[Date Prev][Date Next][Thread Prev][Thread Next][Date Index][Thread Index]

prefetch ravings


This is just some musings on prefetch in level 3 kernels.  If you are not
interested, just ignore.  

I've been confused by various aspects of prefetch, and have done a few
experiments that leave me with a little knowledge, and a lot of superstitions
and suppositions.  Seeing other people's kernels, hearing their
explanations of what they do, has often spurred me to try new things,
and I thought exposure to some stuff that didn't work well enough to become
embodied into kernels might nonetheless help other people with their own
thinking, even if all my speculations are in error . . .  Obviously,
I hope as well that someone may figure out what I don't have the ooomph
for myself as well . . .

So, this is just a rambling series of observations, but perhaps useful in
that sense.  All of this is for Level 3 gemm kernel only: things are much
more clear for Level 2/1 (at least I believe they are :) . . .

In most of my prefetch success stories, I've used it on the current block.
Mostly, what I'm doing here is prefetching the forthcoming panels of $B$,
and repetively fetching blocks of A and B that should already be in cache,
but may have been knocked out due to cache-line conflicts.  This approach
gave modest speedups on the alpha and IA64 kernels, and relatively large
speedups on the AltiVec . . .

Julian used a different idea: reducing the block size so you can keep 
extra stuff around, and prefetching the next iteration's block during
this iteration.  This is obviously going to work better on machines with
large caches, such as Athlon or alpha, than otherwise.  On a practical
note, I've since tried this scheme in some fashion or another on UltraSparcs
(see below) and PIII.  I have not tried it on IA64 or alpha, where it 
probably has a much better chance . . .

Since I hadn't thought to try it, it spurred me to try something
similar for the PIII.  My idea was, even if the 16K L1 was too small to
do the exact same trick, it might help to fetch the next iteration's data
into the L2 (you can do this with SSE).

This didn't work at all.  What did work, was to unroll the loops so I was
never doing any of the repetitive prefetching, but do prefetch this iteration's
data before its first use.  Using this technique, I got a 5% faster
kernel for the PIII!!

I was real excited, and so I quickly built it into a full gemm, in order to
get results 10% slower than the non-prefetched kernel.  How can the prefetch
get a speedup for the kernel timer, and a slowdown for the actual code?

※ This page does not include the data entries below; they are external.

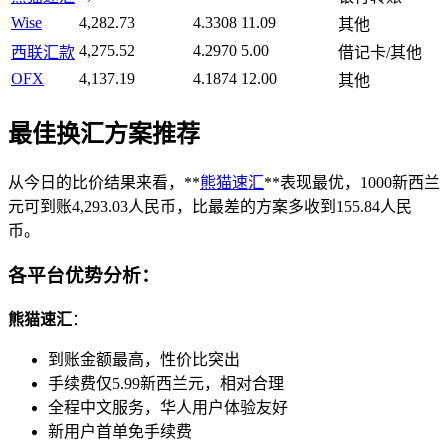
Wise
4,282.73
4.3308
11.09
其他
4,275.52
4.2970
5.00
西联汇款
借记卡/其他
OFX
4,137.19
4.1874
12.00
其他
最佳换汇方案推荐
从今日的比价结果来看，**
熊猫速汇
**表现最优，1000新西兰
元可到账4,293.03人民币，比最差的方案多收到155.84人民
币。
各平台优势分析：
熊猫速汇
：
到账金额最高，性价比突出
手续费仅5.99新西兰元，相对合理
全程中文服务，华人用户体验友好
新用户首单免手续费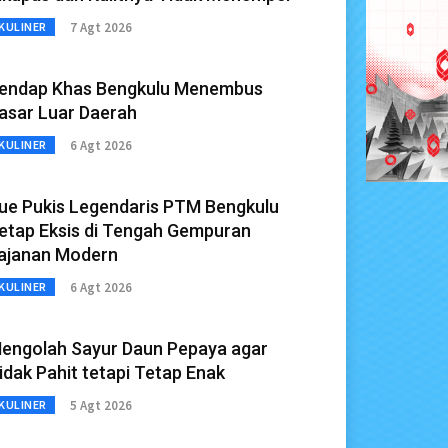
7 Agt 2026
KULINER
endap Khas Bengkulu Menembus
asar Luar Daerah
6 Agt 2026
KULINER
ue Pukis Legendaris PTM Bengkulu
etap Eksis di Tengah Gempuran
ajanan Modern
6 Agt 2026
KULINER
engolah Sayur Daun Pepaya agar
idak Pahit tetapi Tetap Enak
5 Agt 2026
KULINER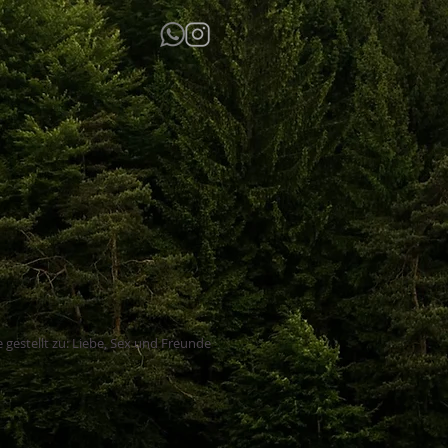
 gestellt zu: Liebe, Sex und Freunde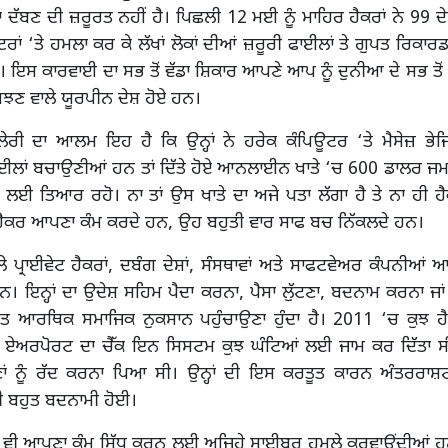
ੜਾ ਦੱਬਣ ਦੀ ਜ਼ਰੂਰਤ ਨਹੀਂ ਹੈ। ਪਿਛਲੀ 12 ਮਈ ਨੂੰ ਮਾਹਿਰ ਹੈਕਰਾਂ ਨੇ 99 ਦੇ
ਊਟਰਾਂ ‘ਤੇ ਹਮਲਾ ਕਰ ਕੇ ਲੱਖਾਂ ਲੋਕਾਂ ਦੀਆਂ ਜ਼ਰੂਰੀ ਫਾਈਲਾਂ ਤੇ ਗੁਪਤ ਰਿਕ
ਇਸ ਕਾਰਵਾਈ ਦਾ ਸਭ ਤੋਂ ਵੱਡਾ ਸ਼ਿਕਾਰ ਆਪਣੇ ਆਪ ਨੂੰ ਦੁਨੀਆ ਦੇ ਸਭ ਤੋਂ 
ਝਣ ਵਾਲੇ ਯੂਰਪੀਨ ਦੇਸ਼ ਹੋਏ ਹਨ।
ਦਲੇਰੀ ਦਾ ਆਲਮ ਇਹ ਹੈ ਕਿ ਉਨ੍ਹਾਂ ਨੇ ਹਰੇਕ ਕੰਪਿਊਟਰ ‘ਤੇ ਮੈਸੇਜ਼ ਭੇਜ
ਲਾਂ ਬਚਾਉਣੀਆਂ ਹਨ ਤਾਂ ਦਿੱਤੇ ਹੋਏ ਆਨਲਾਈਨ ਖਾਤੇ ‘ਚ 600 ਡਾਲਰ ਜਮਾ
ਲਈ ਤਿਆਰ ਰਹੋ। ਨਾ ਤਾਂ ਉਸ ਖਾਤੇ ਦਾ ਅਜੇ ਪਤਾ ਲੱਗਾ ਹੈ ਤੇ ਨਾ ਹੀ ਹੈ
ੈਕਰ ਆਪਣਾ ਕੰਮ ਕਰਦੇ ਹਨ, ਉਹ ਬਹੁਤੀ ਵਾਰ ਸਾਫ ਬਚ ਨਿੱਕਲਦੇ ਹਨ।
ਪ੍ਰਾਈਵੇਟ ਹੈਕਰਾਂ, ਦਬੰਗ ਦੇਸ਼ਾਂ, ਸੰਸਥਾਵਾਂ ਅਤੇ ਸਾਫਟਵੇਅਰ ਕੰਪਨੀਆਂ ਆਦਿ
ਨ। ਇਨ੍ਹਾਂ ਦਾ ਉਦੇਸ਼ ਸਹਿਮ ਪੈਦਾ ਕਰਨਾ, ਪੈਸਾ ਲੁੱਟਣਾ, ਬਦਨਾਮ ਕਰਨਾ ਜਾਂ 
ਖ਼ਤ ਆਰਥਿਕ ਸਮਾਜਿਕ ਨੁਕਸਾਨ ਪਹੁੰਚਾਉਣਾ ਹੁੰਦਾ ਹੈ। 2011 ‘ਚ ਕੁਝ ਹੈਕ
ਏਅਰਪੋਰਟ ਦਾ ਚੈੱਕ ਇਨ ਸਿਸਟਮ ਕੁਝ ਘੰਟਿਆਂ ਲਈ ਜਾਮ ਕਰ ਦਿੱਤਾ ਸੀ।
ਣਾਂ ਨੂੰ ਰੱਦ ਕਰਨਾ ਪਿਆ ਸੀ। ਉਨ੍ਹਾਂ ਦੀ ਇਸ ਕਰਤੂਤ ਕਾਰਨ ਅੰਤਰਰਾਸ਼ਟ
 ਬਹੁਤ ਬਦਨਾਮੀ ਹੋਈ।
 ਵੀ ਆਪਣਾ ਕੰਮ ਸਿੱਧ ਕਰਨ ਲਈ ਅਜਿਹੇ ਸਾਈਬਰ ਹਮਲੇ ਕਰਵਾਉਂਦੀਆਂ 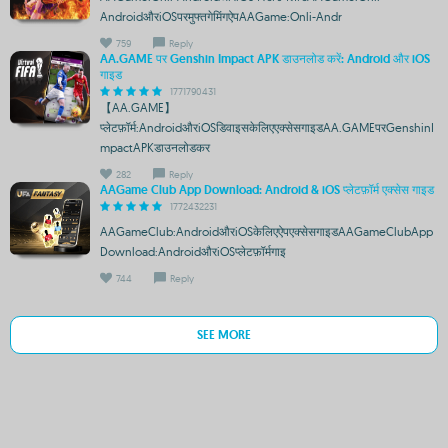
AndroidऔरiOSपरमुफ्तगेमिंगऐपAAGame:Onli-Andr
759
Reply
AA.GAME पर Genshin Impact APK डाउनलोड करें: Android और iOS
गाइड
1771790431
【AA.GAME】
प्लेटफ़ॉर्म:AndroidऔरiOSडिवाइसकेलिएएक्सेसगाइडAA.GAMEपरGenshinI
mpactAPKडाउनलोडकर
282
Reply
AAGame Club App Download: Android & iOS प्लेटफ़ॉर्म एक्सेस गाइड
1772432231
AAGameClub:AndroidऔरiOSकेलिएऐपएक्सेसगाइडAAGameClubApp
Download:AndroidऔरiOSप्लेटफ़ॉर्मगाइ
744
Reply
SEE MORE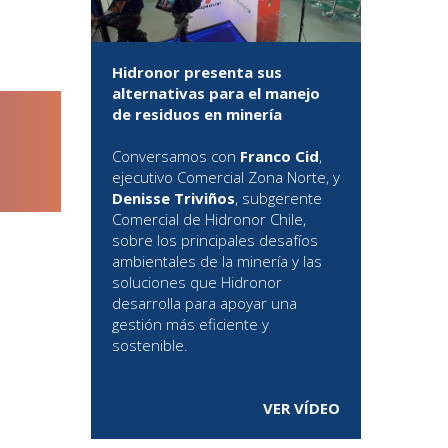
Hidronor presenta sus
alternativas para el manejo
de residuos en minería
Conversamos con
Franco Cid
,
ejecutivo Comercial Zona Norte, y
Denisse Triviños
, subgerente
Comercial de Hidronor Chile,
sobre los principales desafíos
ambientales de la minería y las
soluciones que Hidronor
desarrolla para apoyar una
gestión más eficiente y
sostenible.
VER VÍDEO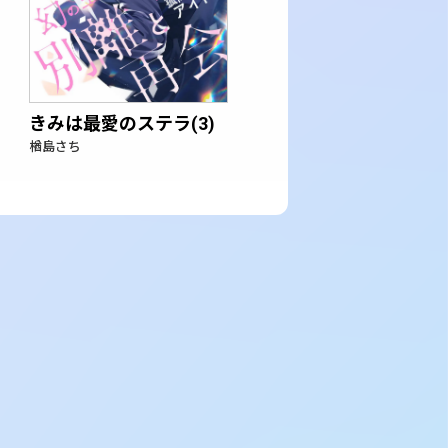
きみは最愛のステラ(3)
楢島さち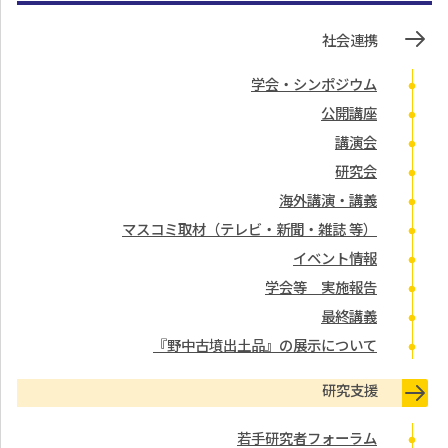
社会連携
学会・シンポジウム
公開講座
講演会
研究会
海外講演・講義
マスコミ取材（テレビ・新聞・雑誌 等）
イベント情報
学会等 実施報告
最終講義
『野中古墳出土品』の展示について
研究支援
若手研究者フォーラム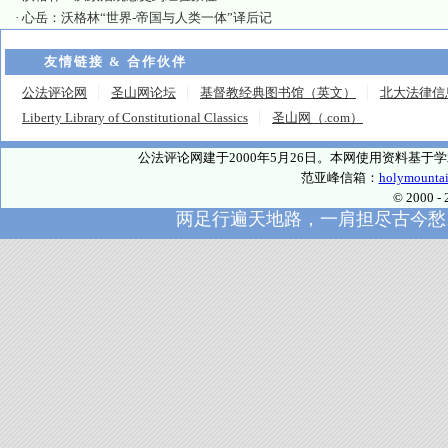
·
心岳：沃格林“世界-帝国与人类一体”译后记
友情链接 & 合作伙伴
公法评论网
圣山网论坛
基督教经典图书馆（英文）
北大法律信
Liberty Library of Constitutional Classics
圣山网（.com）
公法评论网建于2000年5月26日。本网使用资料基
范亚峰信箱：
holymounta
© 2000
两足行遍天地路，一肩担尽古今愁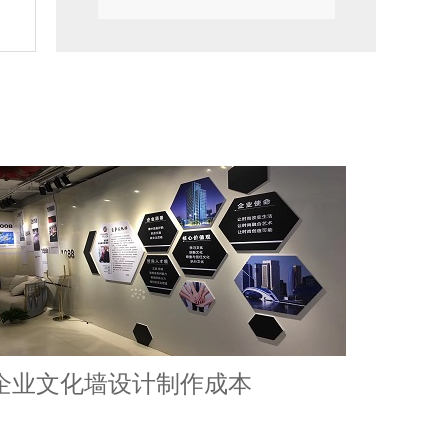
企业文化墙设计制作成本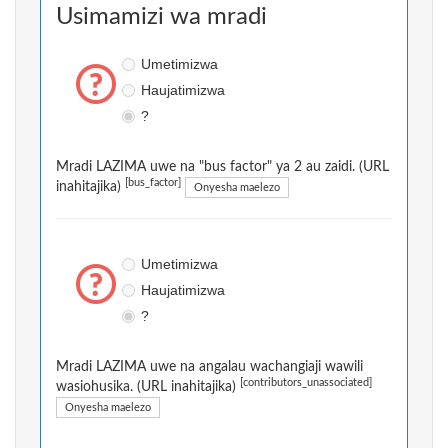
Usimamizi wa mradi
Umetimizwa
Haujatimizwa
?
Mradi LAZIMA uwe na "bus factor" ya 2 au zaidi. (URL
[bus_factor]
inahitajika)
Onyesha maelezo
Umetimizwa
Haujatimizwa
?
Mradi LAZIMA uwe na angalau wachangiaji wawili
[contributors_unassociated]
wasiohusika. (URL inahitajika)
Onyesha maelezo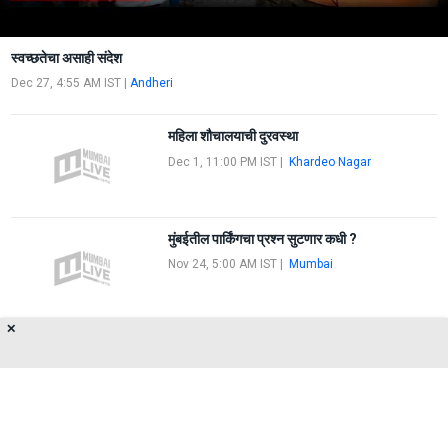
स्वच्छतेचा असाही संदेश
Dec 27, 4:55 AM IST
|
Andheri
महिला शौचालयाची दुरवस्था
Dec 1, 11:00 PM IST
|
Khardeo Nagar
मुंबईतील पार्किंगचा प्रश्न सुटणार कधी ?
Nov 24, 5:00 AM IST
|
Mumbai
✕
नोटबंदीचा फटका पालिकेच्या कारवाईवर
Nov 22, 12:10 AM IST
|
Santacruz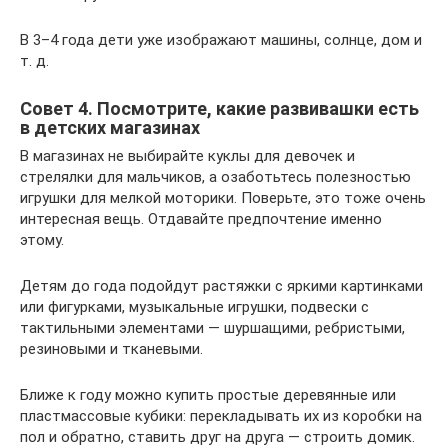
В 3–4 года дети уже изображают машины, солнце, дом и
т. д.
Совет 4. Посмотрите, какие развивашки есть
в детских магазинах
В магазинах не выбирайте куклы для девочек и
стрелялки для мальчиков, а озаботьтесь полезностью
игрушки для мелкой моторики. Поверьте, это тоже очень
интересная вещь. Отдавайте предпочтение именно
этому.
Детям до года подойдут растяжки с яркими картинками
или фигурками, музыкальные игрушки, подвески с
тактильными элементами — шуршащими, ребристыми,
резиновыми и тканевыми.
Ближе к году можно купить простые деревянные или
пластмассовые кубики: перекладывать их из коробки на
пол и обратно, ставить друг на друга — строить домик.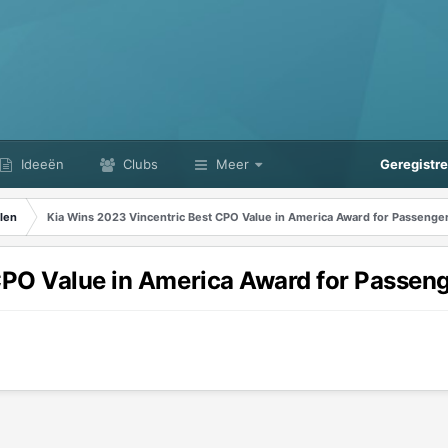
Ideeën
Clubs
Meer
Geregistr
len
Kia Wins 2023 Vincentric Best CPO Value in America Award for Passenge
CPO Value in America Award for Passen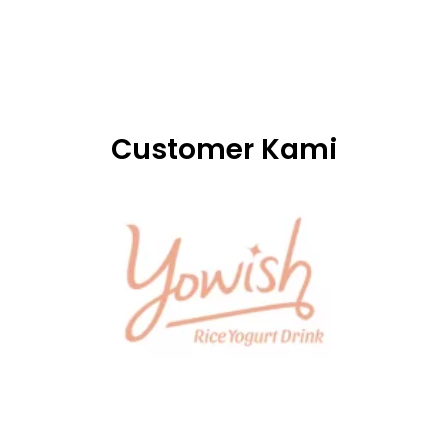
Customer Kami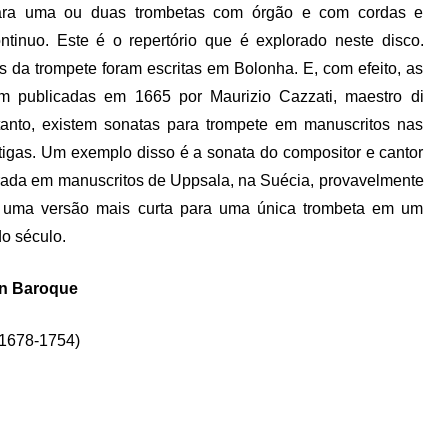
ara uma ou duas trombetas com órgão e com cordas e
ntinuo. Este é o repertório que é explorado neste disco.
 da trompete foram escritas em Bolonha. E, com efeito, as
am publicadas em 1665 por Maurizio Cazzati, maestro di
anto, existem sonatas para trompete em manuscritos nas
tigas. Um exemplo disso é a sonata do compositor e cantor
rada em manuscritos de Uppsala, na Suécia, provavelmente
 uma versão mais curta para uma única trombeta em um
o século.
ian Baroque
(1678-1754)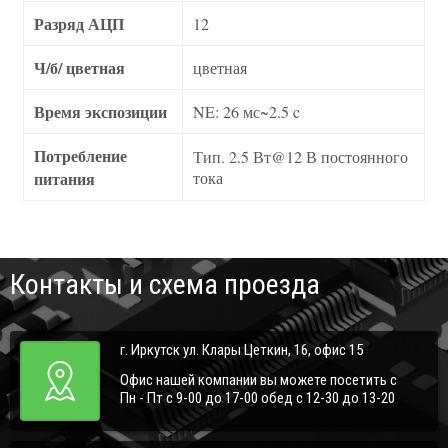
Разряд АЦП
12
Ч/б/ цветная
цветная
Время экспозиции
NE: 26 мс~2.5 c
Потребление
Тип. 2.5 Вт@12 В постоянного
питания
тока
Контакты и схема проезда
г. Иркутск ул. Клары Цеткин, 16, офис 15
Офис нашей компании вы можете посетить с
Пн - Пт с 9-00 до 17-00 обед с 12-30 до 13-20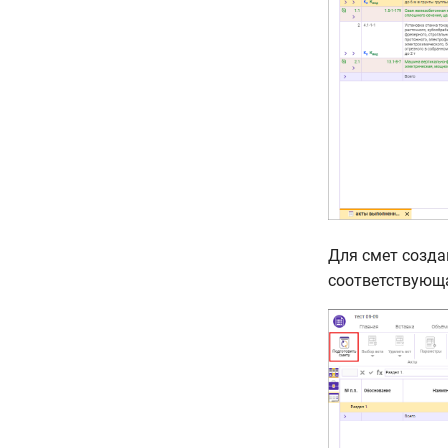
Для смет созда
соответствующ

Well, looks like the answer is explicit and implicit L2 blocking.  ATLAS
does explicit L2 blocking with the CacheEdge parameter, and the algorithm
itself does it implicitly in many situations.  Prefetch is a pure win when
everything is in main memory (as the kernel timer makes it), but when
a lot of stuff is already in L2, it appears to be an overhead, and you
get a practical slowdown.

I'm not saying prefetching cannot be used to speedup the PIII; I suspect that
it can, but I have not yet found the right way to go about it.  I do believe
keeping in mind that the full gemm may be keeping things in L2 for you can
help explain some effects . . .

Another arena of mystery for me is the UltraSparc II processor.  It has a
prefetch command that I figured out how to use using gcc (but not using
Sun's cc).  I know the command works, 'cause I can speed up the Level 1
using it.  However, no matter what I do with it in the Level 3 BLAS, I get
no difference above clock resolution.

Let me restate that: I can do any kind of prefetch I want, prefetching anything
or nothing, with no change of state.  No noticable overhead, no perceptible
speedup.  It's maddening.  I think I might have written a kernel that was 
5 Mflop faster when the prefetching was on, but this may have been fevered
imagination only.

I originally thought the explanation of this was that the US II prefetch
was to the L2 instead of the L1.  If this were the case, I really expected
big advantage by using Julian's approach of prefetching the next block while
operating on this.  Can you guess the result?  No perceptible difference . . .

If anyone knows any inside stuff on your UltraSparc II prefetch works, I'd
certainly like to hear it.  The documentation is incredibly sparse (it took
weeks of digging for me to find the assembly commands to make it happen) . . .

I have not tried on an USIII much, since I don't have good access, and I hear
that prefetch is turned off in hardware on a lot of systems.